Dans Irrécupérable Mark Waid et Peter Krause utilisent les Super-héros pour montrer comment frustrations et puissance se combinent pour mener au triomphe du Mal. Fascinant et perturbant.
Les amateurs se souviendront peut-être de Kingdom Come, un récit important de Mark Waid pour l’éditeur DC (1996) qui assit la renommée du dessinateur Alex Ross. À la fin de cette histoire, Superman, dans un accès de ressentiment, était à deux doigts de faire s’effondrer le bâtiment de l’ONU sur les dirigeants du monde entier. Avec Irrécupérable, plus d’une décennie après, le scénariste poursuit la réflexion qu’il avait alors entamée. En l’occurrence quelle pourrait être l’histoire si Superman, le plus grand et le plus puissant des Héros, devenait mauvais ?
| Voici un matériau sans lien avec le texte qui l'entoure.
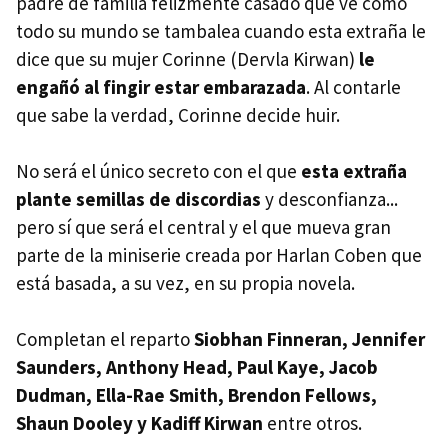
padre de familia felizmente casado que ve cómo
todo su mundo se tambalea cuando esta extraña le
dice que su mujer Corinne (Dervla Kirwan)
le
engañó al fingir estar embarazada
. Al contarle
que sabe la verdad, Corinne decide huir.
No será el único secreto con el que
esta extraña
plante semillas de discordias
y desconfianza...
pero sí que será el central y el que mueva gran
parte de la miniserie creada por Harlan Coben que
está basada, a su vez, en su propia novela.
Completan el reparto
Siobhan Finneran, Jennifer
Saunders, Anthony Head, Paul Kaye, Jacob
Dudman, Ella-Rae Smith, Brendon Fellows,
Shaun Dooley y Kadiff Kirwan
entre otros.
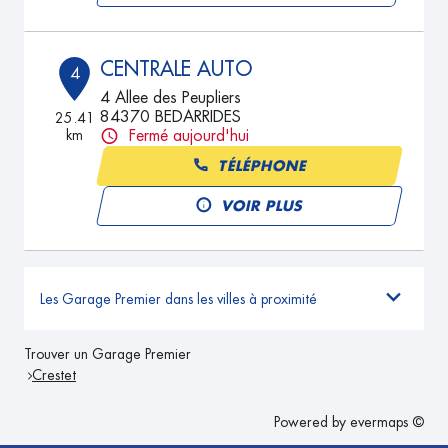
CENTRALE AUTO
4
4 Allee des Peupliers
84370 BEDARRIDES
25.41
km
Fermé aujourd'hui
TÉLÉPHONE
VOIR PLUS
Les Garage Premier dans les villes à proximité
Trouver un Garage Premier
Crestet
Powered by
evermaps ©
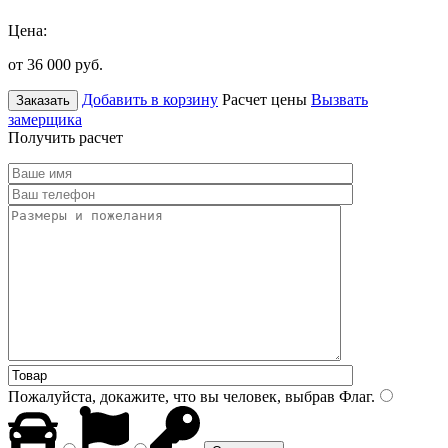
Цена:
от 36 000
руб.
Добавить в корзину
Расчет цены
Вызвать
Заказать
замерщика
Получить расчет
Пожалуйста, докажите, что вы человек, выбрав
Флаг
.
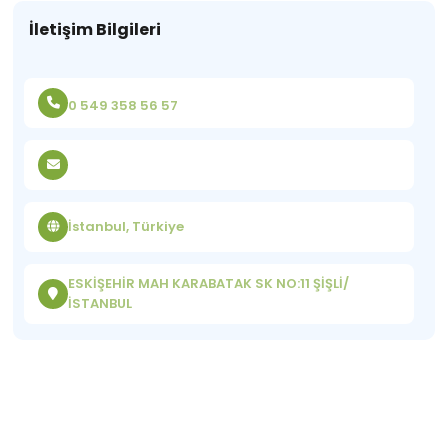
İletişim Bilgileri
0 549 358 56 57
İstanbul, Türkiye
ESKİŞEHİR MAH KARABATAK SK NO:11 ŞİŞLİ/
İSTANBUL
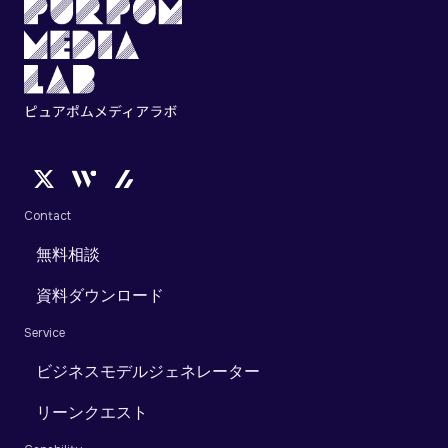
Contact
無料相談
資料ダウンロード
Service
ビジネスモデルジェネレーター
リーンクエスト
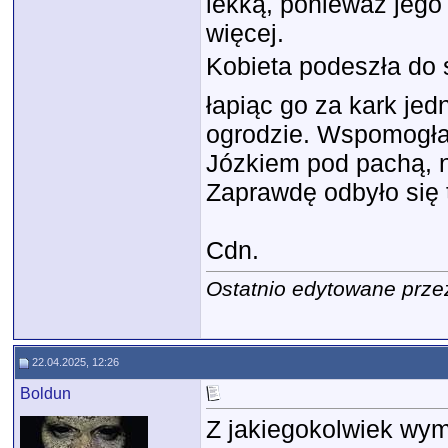
lekką, ponieważ jego
więcej.
Kobieta podeszła do s
łapiąc go za kark je
ogrodzie. Wspomogła 
Józkiem pod pachą, n
Zaprawdę odbyło się t
Cdn.
Ostatnio edytowane przez
22.04.2025, 12:26
Boldun
Z jakiegokolwiek wym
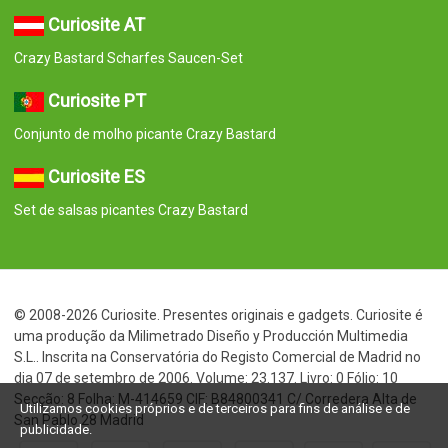
Curiosite AT
Crazy Bastard Scharfes Saucen-Set
Curiosite PT
Conjunto de molho picante Crazy Bastard
Curiosite ES
Set de salsas picantes Crazy Bastard
© 2008-2026 Curiosite. Presentes originais e gadgets. Curiosite é
uma produção da Milimetrado Diseño y Producción Multimedia
S.L.. Inscrita na Conservatória do Registo Comercial de Madrid no
dia 07 de setembro de 2006. Volume: 23.137. Livro: 0 Fólio: 10
Secção: 8 Folha: M-414659 CIF: B84800341 C/ Corredera Alta de
Utilizamos cookies próprios e de terceiros para fins de análise e de
San Pablo 28 Madrid
publicidade.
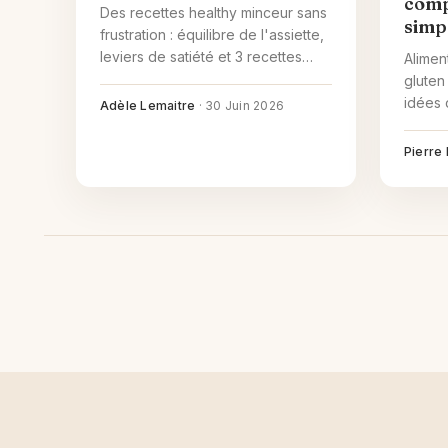
comp
Des recettes healthy minceur sans
simp
frustration : équilibre de l'assiette,
leviers de satiété et 3 recettes
Alimen
légères faciles pour tous les
gluten
repas.
idées 
Adèle Lemaitre
·
30 Juin 2026
pratiq
gluten
Pierre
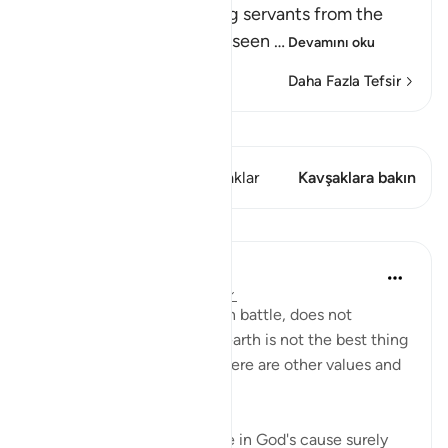
Allah forbids His believing servants from the
disbelievers' false creed, seen
…
Devamını oku
Daha Fazla Tefsir
Kıraat'ı görüntüle
Bu ayette şunlar var: 2 Kavşaklar
Kavşaklara bakın
Dersler
In the Shade of the Quran
31 hafta önce
·
referans
ayet 3:157
Death, whether natural or in battle, does not
represent the end. Life on earth is not the best thing
God bestows on people. There are other values and
nobler considerations:
"If you should be slain or die in God's cause surely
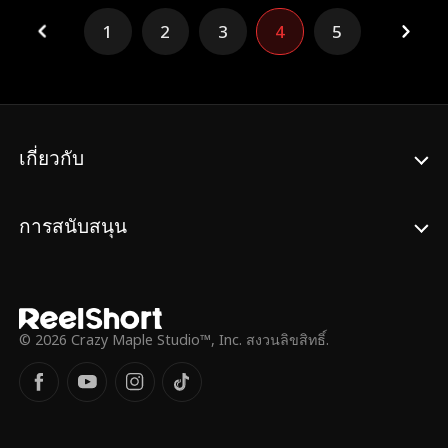
ไล่อันนาออกจากบ้านอย่างไม่ไยดี อันนาที่
1
2
3
4
5
หัวใจแตกสลายจึงตั้งปณิธานว่าจะไม่มีวันให้
อภัยเขาอีกต่อไป เธอกลับมานั่งตำแหน่ง
ประธานบริษัทสำนักพิมพ์ชั้นนำและปลดนที
ออกจากตำแหน่งทันที แต่ในที่สุด นทีก็ได้ตา
สว่างว่าอันนาที่แสร้งเป็นแม่บ้านมาตลอด 25 ปี
แท้จริงแล้วคือทายาทตระกูลมหาเศรษฐีผู้ทรง
เกี่ยวกับ
อำนาจ
การสนับสนุน
© 2026 Crazy Maple Studio™, Inc. สงวนลิขสิทธิ์.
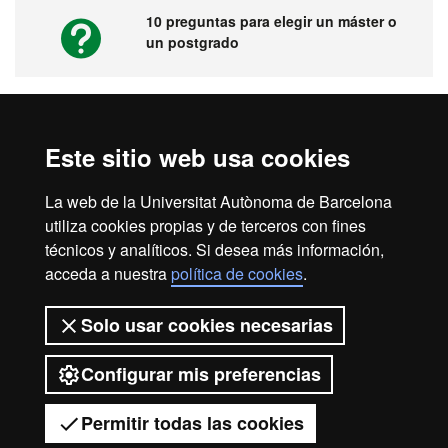
10 preguntas para elegir un máster o
un postgrado
Vídeos. Feria virtual de másters,
Este sitio web usa cookies
postgrados y doctorados
La web de la Universitat Autònoma de Barcelona
utiliza cookies propias y de terceros con fines
técnicos y analíticos. Si desea más información,
acceda a nuestra
política de cookies
.
Inicio
Aviso legal
Protección de datos
Solo usar cookies necesarias
Sobre el web
Accesibilidad web
Configurar mis preferencias
2026 Universitat Autònoma de
Barcelona
Permitir todas las cookies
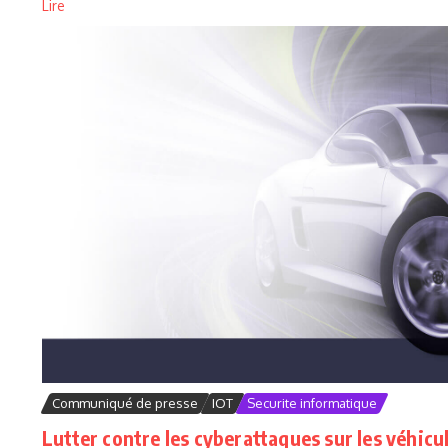
Lire
Communiqué de presse
IOT
Securite informatique
Lutter contre les cyberattaques sur les véhicu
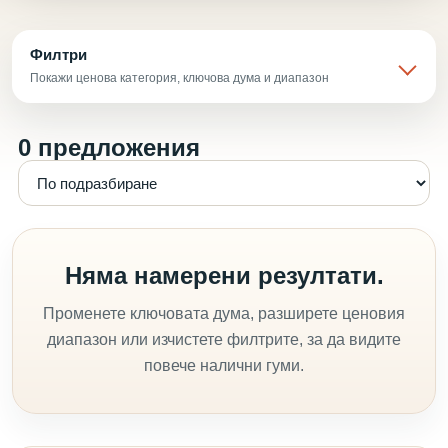
Филтри
Покажи ценова категория, ключова дума и диапазон
0 предложения
Няма намерени резултати.
Променете ключовата дума, разширете ценовия
диапазон или изчистете филтрите, за да видите
повече налични гуми.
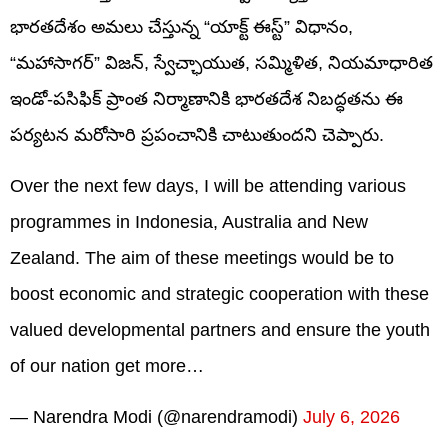
భారతదేశం అమలు చేస్తున్న “యాక్ట్ ఈస్ట్” విధానం,
“మహాసాగర్” విజన్, స్వేచ్ఛాయుత, సమ్మిళిత, నియమాధారిత
ఇండో-పసిఫిక్ ప్రాంత నిర్మాణానికి భారతదేశ నిబద్ధతను ఈ
పర్యటన మరోసారి ప్రపంచానికి చాటుతుందని చెప్పారు.
Over the next few days, I will be attending various
programmes in Indonesia, Australia and New
Zealand. The aim of these meetings would be to
boost economic and strategic cooperation with these
valued developmental partners and ensure the youth
of our nation get more…
— Narendra Modi (@narendramodi)
July 6, 2026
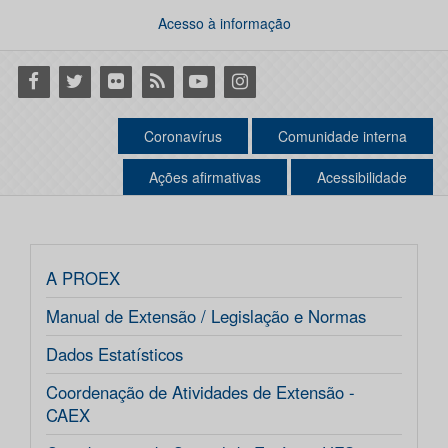
Acesso à informação
Facebook
Twitter
Flickr
RSS
Youtube
Instagram
Coronavírus
Comunidade interna
Ações afirmativas
Acessibilidade
A PROEX
Manual de Extensão / Legislação e Normas
Dados Estatísticos
Coordenação de Atividades de Extensão -
CAEX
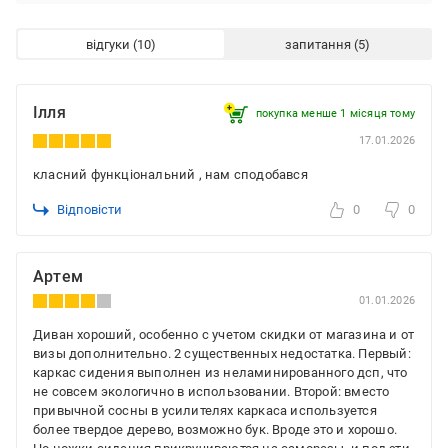
відгуки
запитання
Ілля
покупка менше 1 місяця томy
17.01.2026
класний функціональний , нам сподобався
Відповісти
0
0
Артем
01.01.2026
Диван хороший, особенно с учетом скидки от магазина и от
визы дополнительно. 2 существенных недостатка. Первый:
каркас сидения выполнен из неламинированного дсп, что
не совсем экологично в использовании. Второй: вместо
привычной сосны в усилителях каркаса используется
более твердое дерево, возможно бук. Вроде это и хорошо.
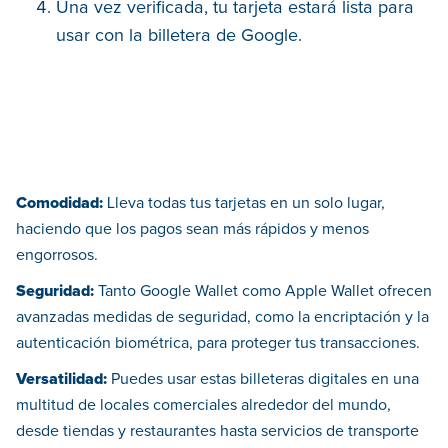
Una vez verificada, tu tarjeta estará lista para
usar con la billetera de Google.
Comodidad:
Lleva todas tus tarjetas en un solo lugar,
haciendo que los pagos sean más rápidos y menos
engorrosos.
Seguridad:
Tanto Google Wallet como Apple Wallet ofrecen
avanzadas medidas de seguridad, como la encriptación y la
autenticación biométrica, para proteger tus transacciones.
Versatilidad:
Puedes usar estas billeteras digitales en una
multitud de locales comerciales alrededor del mundo,
desde tiendas y restaurantes hasta servicios de transporte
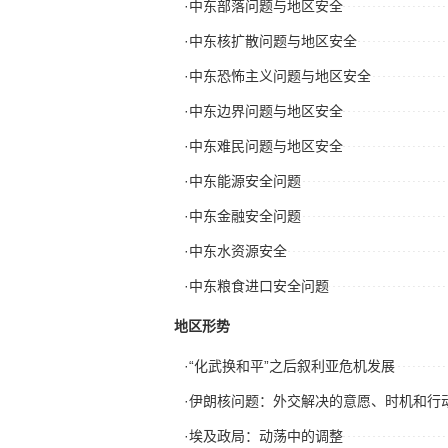
·中东部落问题与地区安全
·中东核扩散问题与地区安全
·中东恐怖主义问题与地区安全
·中东边界问题与地区安全
·中东难民问题与地区安全
·中东能源安全问题
·中东金融安全问题
·中东水资源安全
·中东粮食进口安全问题
地区形势
·“化武换和平”之后叙利亚危机发展
·伊朗核问题：外交解决的意愿、时机和行
·埃及政局：动荡中的调整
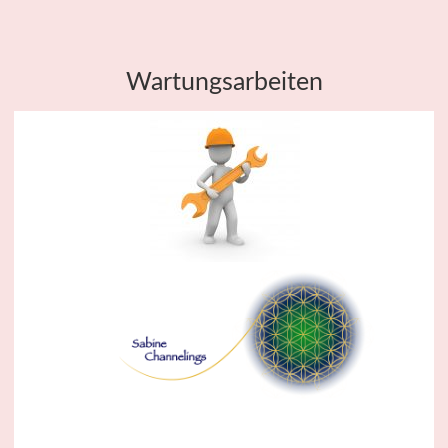
Wartungsarbeiten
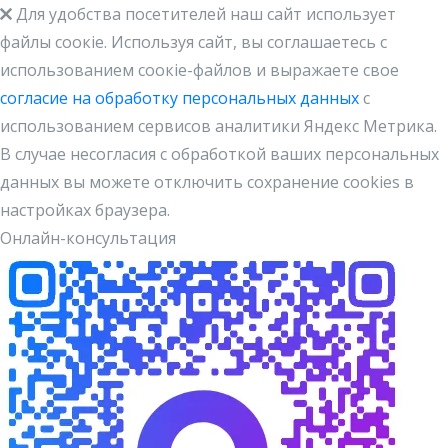
Для удобства посетителей наш сайт использует
файлы cоокіe. Используя сайт, вы соглашаетесь с
использованием соокіе-файлов и выражаете свое
согласие на обработку персональных данных
с
использованием сервисов аналитики Яндекс Метрика.
В случае несогласия с обработкой ваших персональных
данных вы можете отключить сохранение cookies в
настройках браузера.
Онлайн-консультация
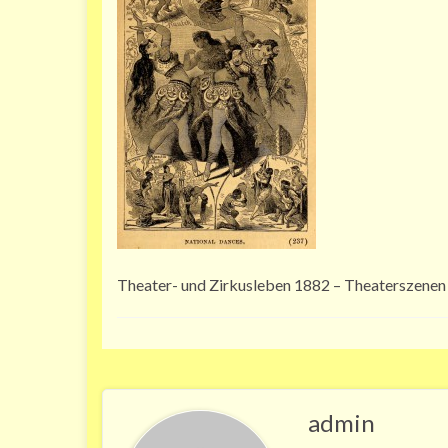
Theater- und Zirkusleben 1882 – Theaterszenen
admin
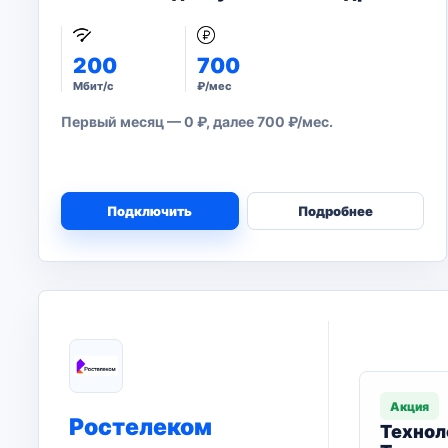
200
700
Мбит/с
₽/мес
Первый месяц — 0 ₽, далее 700 ₽/мес.
Подключить
Подробнее
Акция
Ростелеком
Технол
Ici Superman s’appelle le Plutonien. Naguère il défendait le monde au sein du « Paradigme », un groupe de super-héros qui fait écho à la Ligue de Justice (DC) ou aux Vengeurs (Marvel). Nous sommes effectivement dans un univers nouveau, où aucun des super-héros traditionnels n’apparaît. Ce procédé est souvent utilisé lorsque les scénaristes américains travaillent pour de petits éditeurs et qu’ils souhaitent avoir les coudées franches pour emporter leur récit dans des directions inattendues. Le Plutonien s’est donc retourné contre ses hôtes Terriens. Il est désormais animé par une volonté de pouvoir et un sadisme démesuré, n’hésitant pas à brûler des écoles et à raser des villes entières. Il traque systématiquement ses anciens compagnons d’armes, super-héros de moindre puissance, qui fuient en cherchant un moyen de l’arrêter.
Irrécupérable est un récit extrêmement sombre qui s’organise autour de deux axes. D’un côté le combat pour la survie au présent des rescapés du Paradigme, dont les pouvoirs semblent dérisoires face à la puissance de leur adversaire, et de l’autre l’enquête qu’ils mènent pour découvrir un point faible au Plutonien, enquête qui nous permet de comprendre, par souvenirs successifs, le lent et insidieux processus qui, depuis son enfance, a conduit l’esprit et la morale du Héros à basculer. S’ensuit une terrible mais passionnante récolte de frustrations et de traumas quotidiens qui, s’ils ne semblent pas laisser de traces en surface, marquent profondément la psyché d’un homme.
Si le scénariste interroge la génèse du Mal et s’efforce d’en expliquer les causes et de partager la culpabilité, il ne se départit pas d’un point de vue moral assez vieille école : comprendre n’est pas absoudre. À l’inverse de certains de ses confrères qui ont participé comme lui à l’entrée du récit super-héroïque dans un âge plus adulte, en cherchant à nuancer les catégories rigides du Bien et du Mal, Mark Waid ne verse jamais dans la complaisance ou le cynisme. Ici la violence et la mort expriment toute leur atrocité sans risquer la banalisation. Le dessin de Peter Krause, réaliste et sans ostentation, sert parfaitement cet objectif.